Camarade d'infortune dans le train, El Maati soutient la narratrice par des gestes d'entraide, de complicité bonhomme. Il incarne la bienveillance masculine possible, à la marge, mais aussi l'ambiguïté : la protection offerte n'est jamais gratuite, la sexualité plane dans chaque interaction. Il révèle à la fois la rareté et l'ambivalence des gestes désintéressés dans un univers structuré par l'opportunisme et la règle du donnant-donnant.

X

Petit ami fonctionnel, lâcheté ordinaire

Premier « amour », figure floue et décevante, X n'incarne ni la passion, ni la fiabilité. Pragmatique, manipulateur, il épouse sans sourciller les contraintes sociales : la narratrice veut croire à son soutien, il se range du côté de la norme. Psychologiquement, c'est l'archétype du garçon trop bien élevé, assez lâche pour se protéger, jamais assez amoureux pour risquer quoi que ce soit.

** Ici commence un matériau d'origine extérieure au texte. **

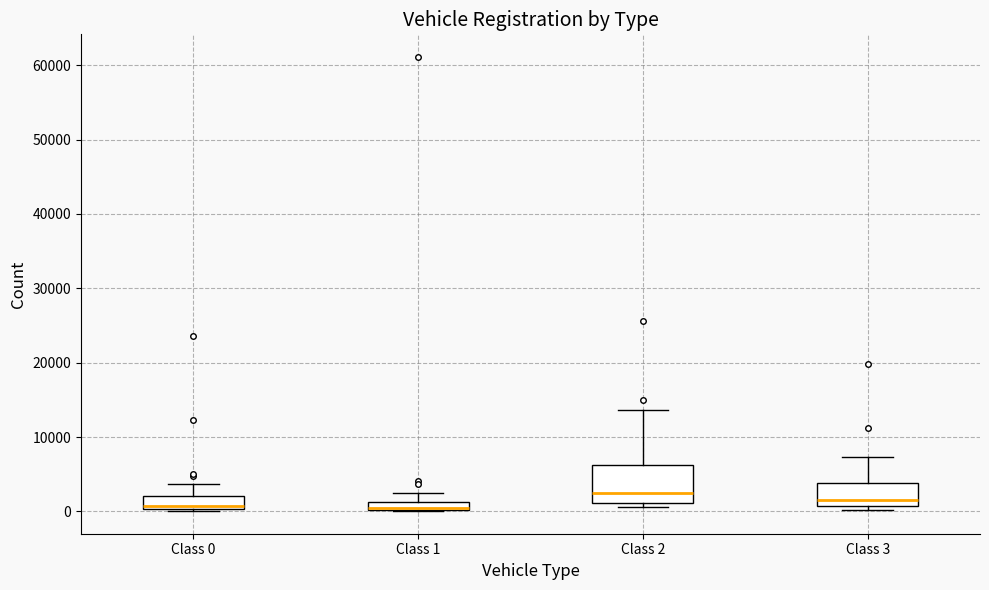

Comparing the boxes themselves (not the whiskers), which one is the tallest?

Class 2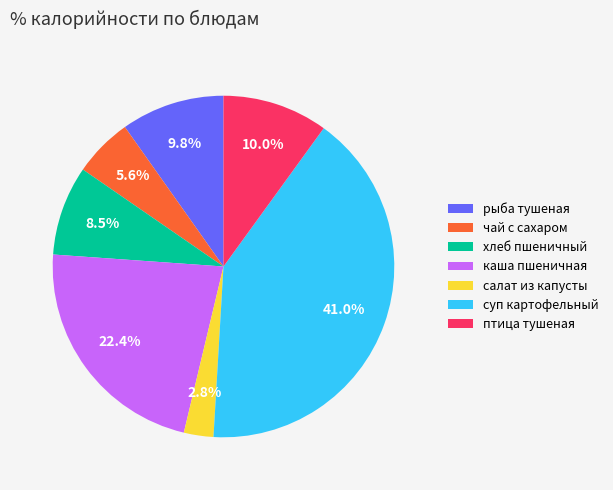

How many segments does this pie chart have?

7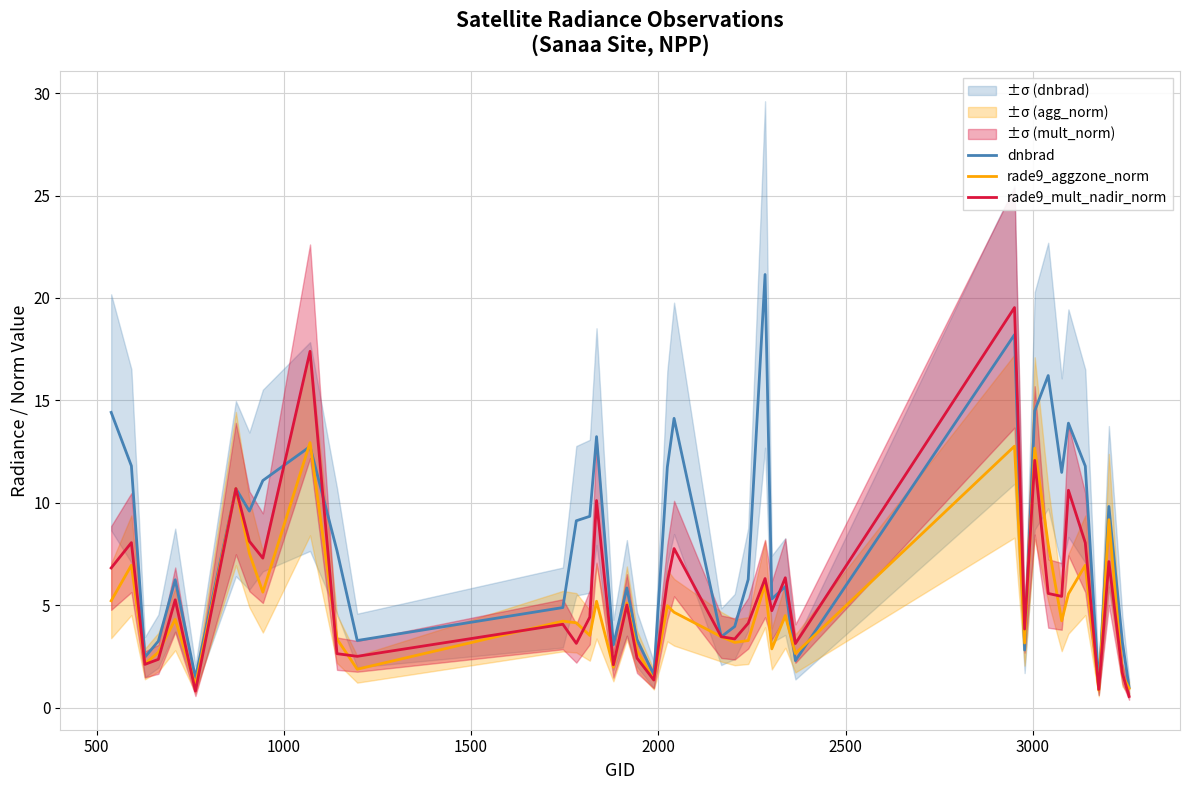

True or false: dnbrad and rade9_aggzone_norm intersect in this chart.

True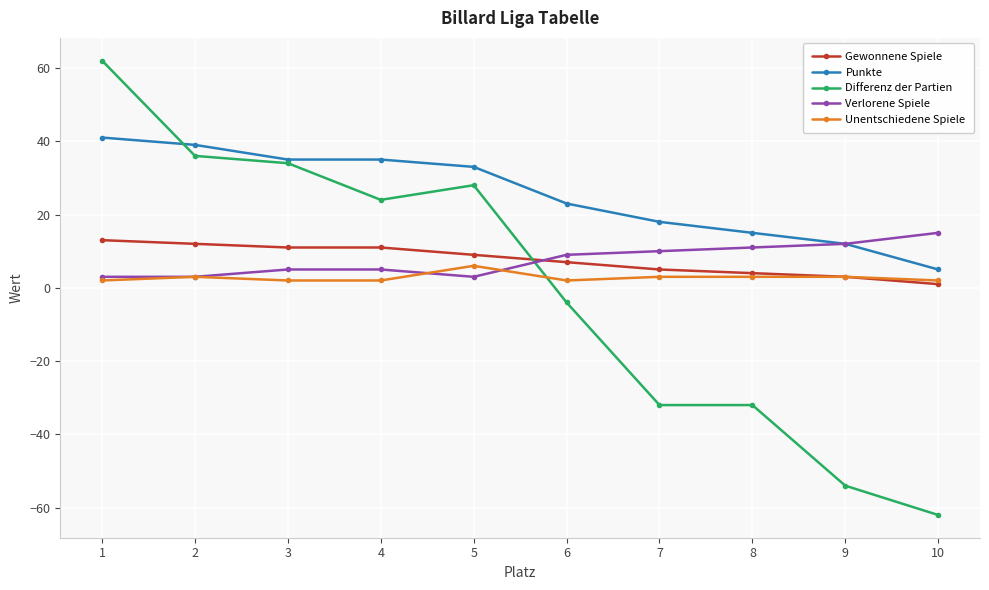

Which series has the largest total across all categories?

Punkte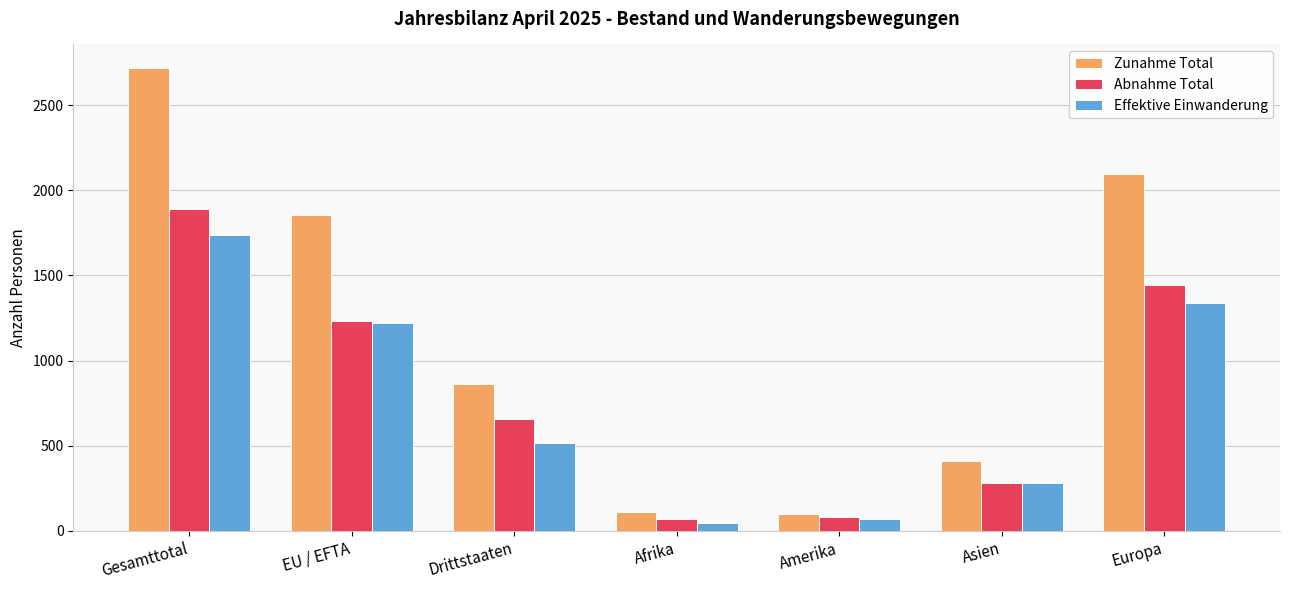

Which series changed the most between Amerika and Europa?

Zunahme Total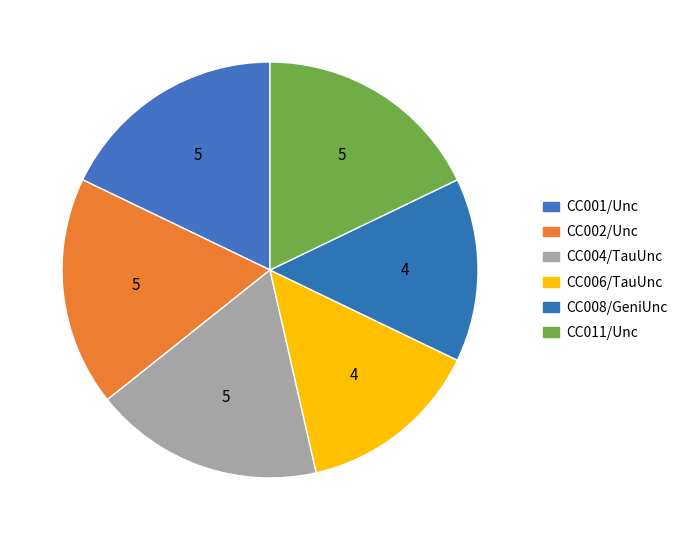

What is the smallest slice in the pie chart?

CC006/TauUnc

Il marque la fin des illusions romantiques de l'héroïne.

La gynécologue Bensouda

Autorité médicale, violence bureaucratique

Bensouda symbolise la collusion entre médecine et système de contrôle patriarcal. Dans l'intimité congelée de son cabinet, elle procède à une « lecture » froide du corps adolescent, administrant une violence légale. Elle n'est pas incarnée comme une personne mais comme le bras armé de la norme – froideur, distance, absence de compassion. Une femme contre les femmes.

Plot Devices

Certificat de virginité

Symbole du contrôle social extrême

Le certificat impose le récit dans la zone grise du réel : l'intime devient spectacle, l'anatomie de la jeune fille accusée d'avance, administrée. Cet objet bureaucratique matérialise la violence symbolique : c'est l'allégorie de l'emprise collective sur le corps. Il déclenche le climax, cristallise l'humiliation, permet la critique des héritages familiaux et sociaux. Il sert aussi de révélateur : ceux qu'on croit modernes ou aimants deviennent complices par passivité, peur ou croyance.

Narration à la première personne

Plongée dans la subjectivité écorchée

Le récit est à la fois linéaire et éclaté, mêlant digressions, retours en arrière, humour et colère. La voix de la narratrice s'offre brute, sans filtre, navigue entre l'autodérision, la colère et la lucidité. Cela permet une alliance émotionnelle très forte avec le lecteur, une immersion dans la honte, la douleur, mais aussi la résilience.

Flashbacks et temporalité morcelée

Allers-retours pour cerner la blessure

Le roman multiplie les épisodes de retour sur enfance, adolescence, parcours maternel, destin de la tante. La mémoire est fragmentée, traumatique, produisant une narration syncopée et lyrique à la fois. Ce procédé éclaire comment l'irruption du passé dans le présent empêche de panser les blessures.

Objets quotidiens comme métaphores

Drap, journal, cigarettes, comme langage du trauma

Les objets sont récurrents : cigarette comme acte d'émancipation, drap nuptial exposé comme installation d'art, carnet intime saccagé. Chaque objet incarne une couche de signification – théâtre où se jouent la filiation, la tradition, la liberté. Leur parcours accompagne la trajectoire psychique de la narratrice.

L'ironie et l'humour

Protection émotionnelle, cri sous l'apparence

En employant ironie, autodérision, références à la culture pop ou savante, la narratrice parvient à surplomber la douleur, à désamorcer les clichés, à montrer la folie d'un système en la rendant allégorique, burlesque voire absurde.